D’abord sur l’habit, l’une dit : « Il y a des communautés, comme les Clarisses, pour qui la robe s’arrête au milieu du mollet, ca m’aurait pas plu, j’ai choisi cette communauté aussi parce que l’habit me plait ».

J’ai d’ailleurs appris que les Franciscains c’est les hommes et les Clarisses ce sont les femmes !

Certaines m’ont expliquées brièvement comment elles sont devenues sœurs et pourquoi cette communauté précisément. Car il y a des communautés plus dans la solidarité, d’autres plus dans la prière. Alors, elles choisissent celle qui leur convient le mieux, elles peuvent même tester des communautés. En étant ici, elles ont choisi de rester au couvent pour prier, elles ont tout ici et n’ont pas de raison de sortir. Ce sont plutôt les gens qui viennent à elles. Elles peuvent sortir mais n’en ont pas l’utilité.

L’une d’environ 26 ans me dit qu’en arrivant au couvant, elle a vu des soeurs avec des chaussettes et des sandalettes et elle s’est dit « jamais je mettrai des chaussette dans des sandalettes ! ». Au final, cela fait 7 ans qu’elle est sœur et elle rigole d’avoir aux pieds actuellement des sandalettes avec des chaussettes. Elle est « bébé soeur », car c’est seulement au bout de 10 ans qu’on fait les vœux définitifs de pauvreté, chasteté et obéissance.

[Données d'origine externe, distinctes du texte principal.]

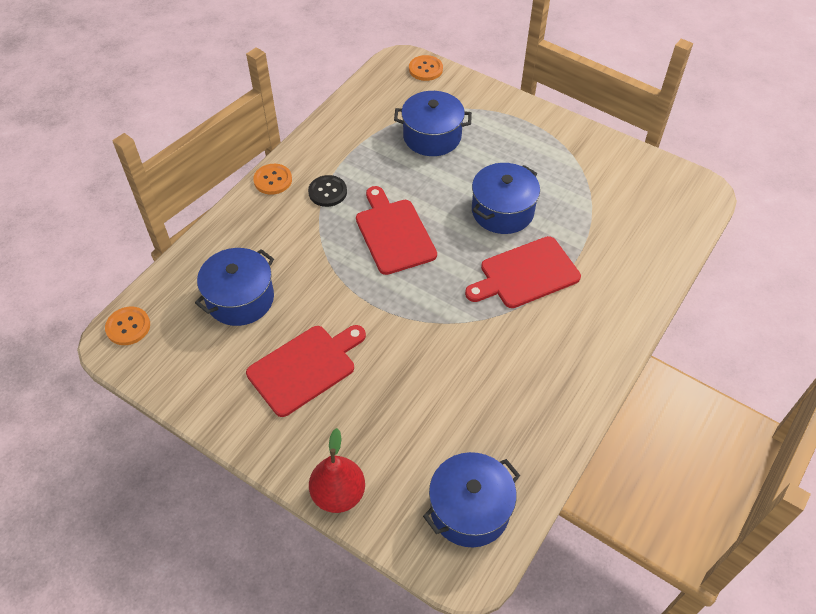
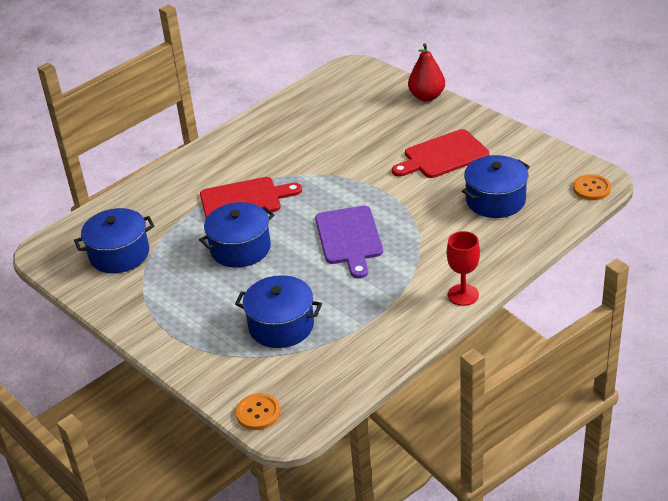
camera: 165 degrees left, 15 degrees down
(273, 180) = (463, 295): orange button -> red goblet
(327, 192) = (407, 279): black button -> none
(393, 233) = (349, 238): red cutting board -> purple cutting board
(470, 509) = (343, 87): blue pot -> blue pot (119, 254)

Vu qu’elles doivent changer de couvent environ tous les 3 ans, elles ont toutes beaucoup de pays à leur actif (Etats-Unis, Mexique, Brésil, Burkina Faso…). Parfois elles ont fait plusieurs couvents dans un même pays aussi. Elles ne partent pas voyage vraiment pour les visiter mais au fur et à mesure d’occasion, célébration, pèlerinage, elles peuvent voir certaines choses du pays.

En vivant ensemble ici, elles apprécient le fait de vivre avec des personnes qui ont la même façon de penser, les mêmes croyances, la même chose qui les portent. Elles se comprennent. Cela me fait penser à un groupe de personne qui ont la même passion ou les mêmes convictions, qui peuvent la vivre à plein temps, et qui en plus vivent ensemble (comme en colo) et pour toute l’année et pour toute la vie. Le bonheur de vivre cela avec d’autres ! En fait je pense que ça existe déjà sur d’autres thèmes, d’autres sortes de communauté qui choisissent de vivre ensemble.

En tous cas, c’était la première fois qu’on échangeait vraiment aujourd’hui. Je suis vraiment ravie de les découvrir au grand jour ce soir. Ce sont des femmes qui ont simplement décidé de prendre en main leur vie, un choix de vie radical mais qui n’efface pas l’identité/la personnalité de chacune pour autant !

En tous cas, ce séjour me permet à la fois de les connaître un peu personnellement, ce qu’elles pensent mais aussi de découvrir le réel de leur quotidien. Depuis ce soir, je ne les vois plus comme des silhouettes qui marchent dans les couloirs et qui prient.